Le candidat du Parti conservateur du Québec, Marc Carrière, accuse aussi le député sortant d’être responsable du contexte actuel. M. Carrière reproche au représentant de la CAQ de ne pas avoir été à l’écoute de la communauté ces dernières années dans le dossier de l’exploitation minière. Le porte-couleurs de la formation politique d’Éric Duhaime lance une flèche à M. Lacombe qui avait quitté l’Outaouais, en 2019, pour déménager à Terrebonne, pour des motifs familiaux. 


Le candidat du Parti conservateur du Québec, Marc Carrière

«Il faut être présent et être sur le terrain. Si on n’est pas à l’affût de ce qui se passe vraiment sur le territoire, parce qu’on est ailleurs, parce qu’on habite ailleurs, ça fait que c’est difficile de passer notre message au gouvernement. [...] Pour représenter les citoyens, il faut les connaître et il faut savoir ce qui se passe dans la vraie vie», indique l’ancien conseiller municipal à la Ville de Gatineau.

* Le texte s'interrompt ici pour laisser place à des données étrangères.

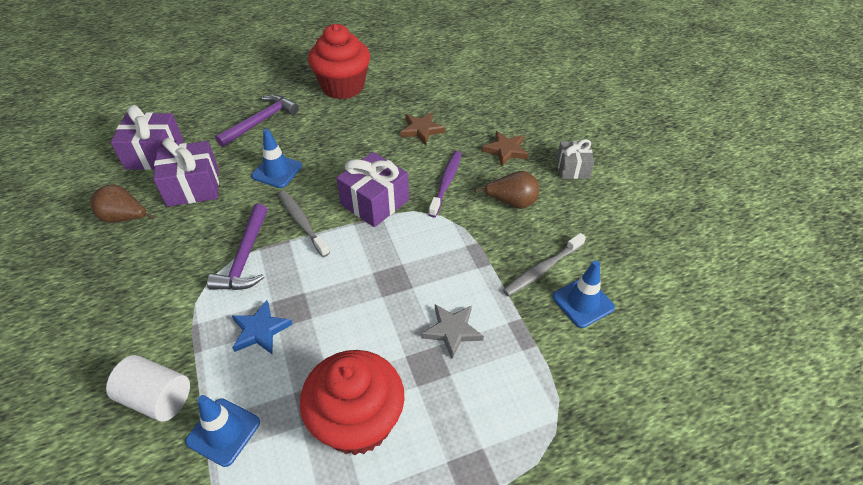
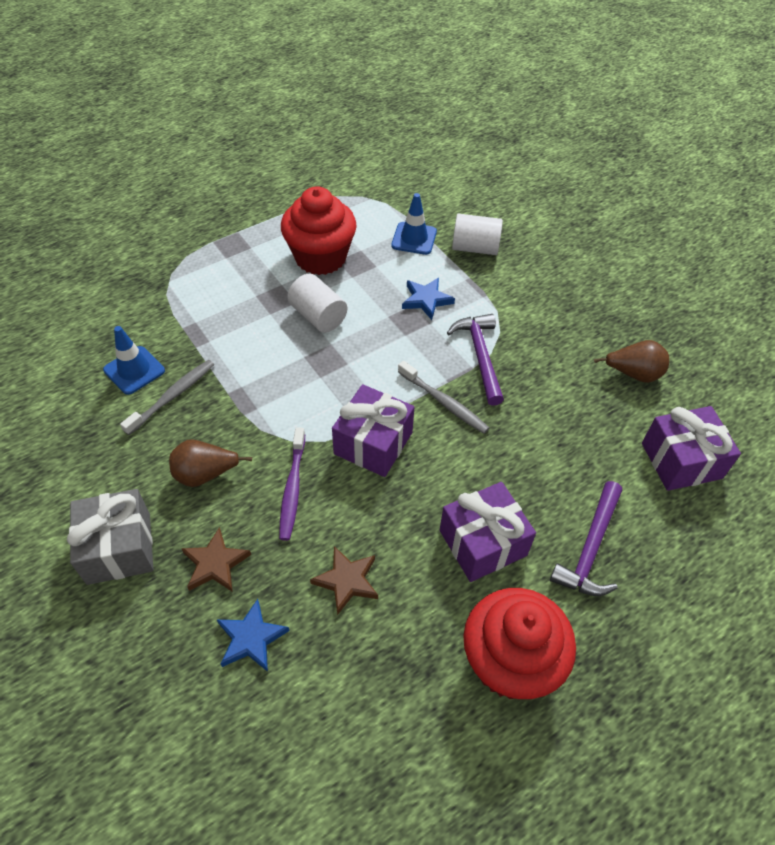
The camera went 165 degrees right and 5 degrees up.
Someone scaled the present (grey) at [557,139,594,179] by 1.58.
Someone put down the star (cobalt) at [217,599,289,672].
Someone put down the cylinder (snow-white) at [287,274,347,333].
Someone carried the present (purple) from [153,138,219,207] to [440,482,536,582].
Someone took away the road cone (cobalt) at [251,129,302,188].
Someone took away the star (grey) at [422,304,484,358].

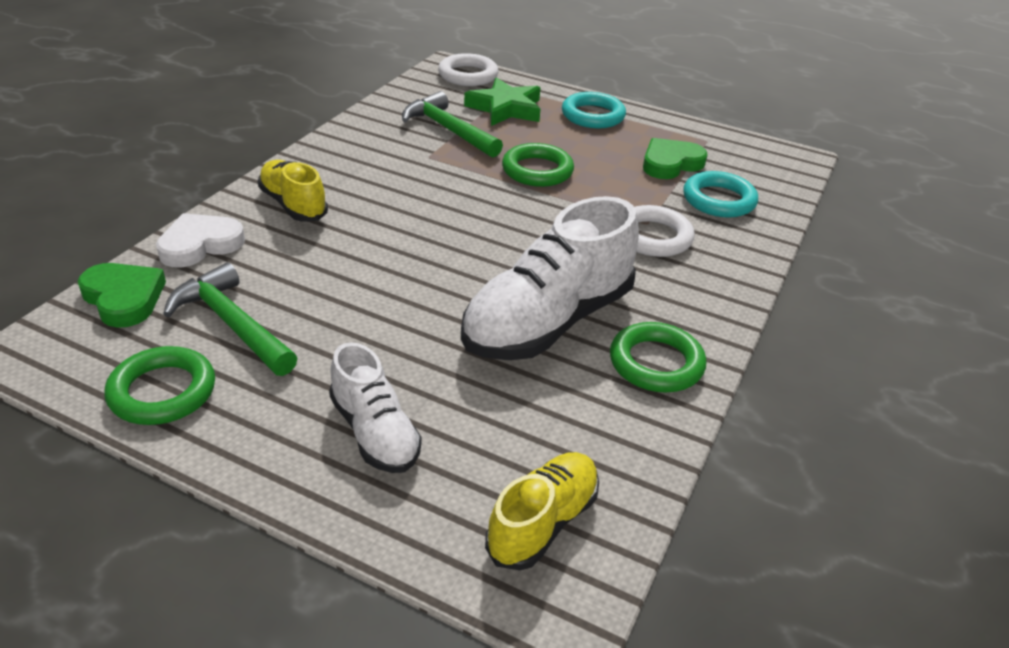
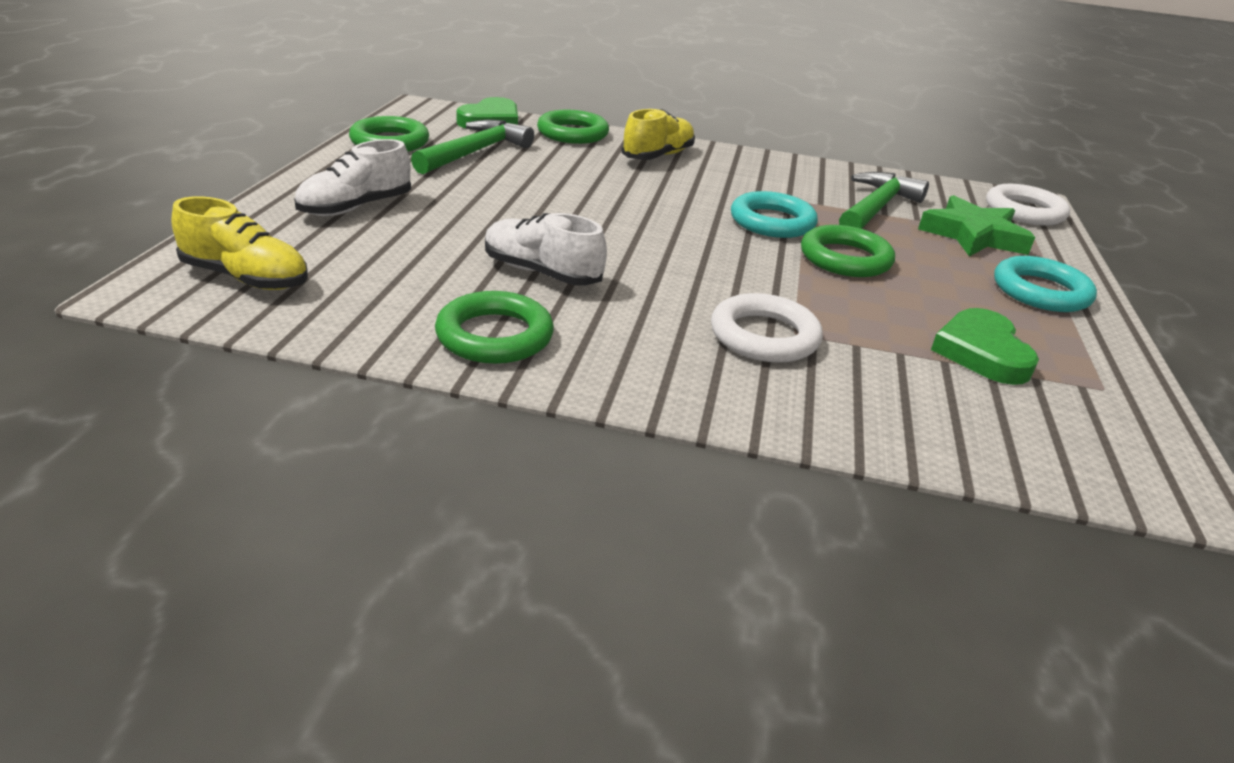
The camera went 75 degrees right and 5 degrees down.
Someone scaled the shoe (snow-white) at [461,196,639,360] by 0.56.
Someone swapped the heart shape (snow-white) at [156,213,245,268] for the hoop (green) at [537,110,609,144].
Someone carried the hoop (teal) from [683,171,758,218] to [731,191,818,238].
Someone rotated the heart shape (green) at [643,138,708,179] by 135 degrees counterclockwise.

Selon ce dernier, «un moratoire s’impose» dans les plus brefs délais pour les nouveaux titres miniers. «On ne dit pas non au développement. C’est de l’argent neuf qui peut rentrer dans les coffres de l’État, mais ce moratoire devient nécessaire pour qu’on s’assure de faire un portrait global de la région et que cette exploitation se fasse dans le respect des gens qui habitent le territoire», affirme le candidat conservateur.